How to earn money by investing a little?

Lots of people believe that if you want to invest any money it’s only possible with a big amount at the start. Yet, it’s not true though, as there are three effective and payable ways of investing a little money too. Let’s find out what the ways are and how to use them to earn not lose.

KiwiSaver as your retirement scheme


When New Zealand introduced KiwiSaver in 2007, citizens got a chance of investing in their future. KiwiSaver is not a usual savings account, but an investment into a comfortable retirement.

When you decide to enrol in KiviSaver NZ you have to decide how much money should be deducted from your salary each month. Once you set the amount, it will be automatically deducted from your bank account. It’s only your salary that will help to grow your balance, as the employer and the government will also contribute.

It’s a great way of saving money for the time when you retire. If you are eligible, you may withdraw the money from the account when you’re over 65. After at least three years of eligible funds, you may use the up to $10,000 to buy your first home.

Invest in a managed fund

Managed funds, similarly to a KiwiSaver, invest in shares, bonds, property, and cash. It’s also possible to invest in single-sector managed funds, for example, global share funds, not easily accessible in New Zealand.

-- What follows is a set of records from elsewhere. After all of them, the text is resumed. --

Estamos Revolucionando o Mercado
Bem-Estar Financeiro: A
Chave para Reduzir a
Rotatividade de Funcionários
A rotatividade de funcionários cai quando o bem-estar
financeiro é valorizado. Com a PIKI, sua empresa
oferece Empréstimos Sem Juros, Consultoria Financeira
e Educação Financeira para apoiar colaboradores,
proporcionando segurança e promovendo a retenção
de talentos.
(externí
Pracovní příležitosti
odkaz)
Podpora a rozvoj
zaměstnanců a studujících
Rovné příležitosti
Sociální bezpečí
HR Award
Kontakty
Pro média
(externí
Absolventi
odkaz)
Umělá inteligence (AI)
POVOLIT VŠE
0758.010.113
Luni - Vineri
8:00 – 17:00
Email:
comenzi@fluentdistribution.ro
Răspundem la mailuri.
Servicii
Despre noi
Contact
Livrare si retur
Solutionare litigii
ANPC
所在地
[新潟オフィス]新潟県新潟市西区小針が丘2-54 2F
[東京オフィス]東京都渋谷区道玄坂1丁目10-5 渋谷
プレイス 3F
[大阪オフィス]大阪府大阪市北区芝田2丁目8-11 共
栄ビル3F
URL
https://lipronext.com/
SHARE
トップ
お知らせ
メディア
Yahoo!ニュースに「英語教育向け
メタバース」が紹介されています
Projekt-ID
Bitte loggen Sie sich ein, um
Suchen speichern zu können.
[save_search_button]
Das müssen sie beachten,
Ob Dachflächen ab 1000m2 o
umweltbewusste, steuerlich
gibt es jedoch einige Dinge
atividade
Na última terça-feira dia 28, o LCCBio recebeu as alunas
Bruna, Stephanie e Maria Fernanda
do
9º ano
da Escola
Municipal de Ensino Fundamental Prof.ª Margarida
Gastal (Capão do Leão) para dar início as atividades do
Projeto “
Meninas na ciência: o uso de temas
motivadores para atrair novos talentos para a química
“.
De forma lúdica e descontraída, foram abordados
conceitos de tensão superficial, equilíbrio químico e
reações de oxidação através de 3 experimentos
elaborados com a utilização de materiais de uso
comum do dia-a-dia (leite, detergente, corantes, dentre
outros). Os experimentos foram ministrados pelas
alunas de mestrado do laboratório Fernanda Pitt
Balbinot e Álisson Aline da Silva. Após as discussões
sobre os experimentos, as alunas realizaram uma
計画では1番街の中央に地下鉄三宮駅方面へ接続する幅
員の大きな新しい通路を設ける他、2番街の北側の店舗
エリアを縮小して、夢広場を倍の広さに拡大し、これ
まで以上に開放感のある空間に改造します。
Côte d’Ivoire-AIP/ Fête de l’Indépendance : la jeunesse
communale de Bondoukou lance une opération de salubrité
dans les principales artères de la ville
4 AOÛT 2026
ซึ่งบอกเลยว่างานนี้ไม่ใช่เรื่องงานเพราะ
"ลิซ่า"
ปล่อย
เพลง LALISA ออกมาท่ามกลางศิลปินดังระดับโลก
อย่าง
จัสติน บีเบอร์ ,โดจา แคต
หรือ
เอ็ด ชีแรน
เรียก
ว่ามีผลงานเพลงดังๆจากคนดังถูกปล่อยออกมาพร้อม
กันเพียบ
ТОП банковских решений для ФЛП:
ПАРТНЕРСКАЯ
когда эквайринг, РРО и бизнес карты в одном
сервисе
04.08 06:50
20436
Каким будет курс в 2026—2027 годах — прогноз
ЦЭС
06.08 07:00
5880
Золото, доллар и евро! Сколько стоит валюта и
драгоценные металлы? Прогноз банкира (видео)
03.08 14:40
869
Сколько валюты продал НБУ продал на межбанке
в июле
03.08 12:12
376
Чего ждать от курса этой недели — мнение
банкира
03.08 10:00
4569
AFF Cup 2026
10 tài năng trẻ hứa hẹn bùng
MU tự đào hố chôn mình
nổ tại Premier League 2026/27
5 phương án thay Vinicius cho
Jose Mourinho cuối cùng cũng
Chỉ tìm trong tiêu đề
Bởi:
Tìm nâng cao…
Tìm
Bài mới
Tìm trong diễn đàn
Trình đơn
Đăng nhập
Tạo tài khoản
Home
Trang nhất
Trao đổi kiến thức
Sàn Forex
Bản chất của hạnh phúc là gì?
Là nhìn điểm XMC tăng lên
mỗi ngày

You will need a minimum $250 deposit just to start, up to thousands of dollars. Sometimes it’s possible to start with $50 even when you sign up to make regular contributions.

Invest in an ETF

There is another form of managed funds, this time they are called ETF’s, or Exchange-traded funds. The main difference between them and the managed funds is that they’re traded on the stock exchange.

It’s possible to sell and buy units in an ETF, for the prices available. ETF are more payable as for them you need lower entry amounts, and lower fees will be taken from you for using them. If you want to buy EFTs, find a broker or use websites.You don’t need more than $5.

As with any funds, there are risks connected with this form of investment. One of the risks s the fact the returns may be lower than the return on the index it is following. The situation is called a tracking difference, and is connected with the timing issues.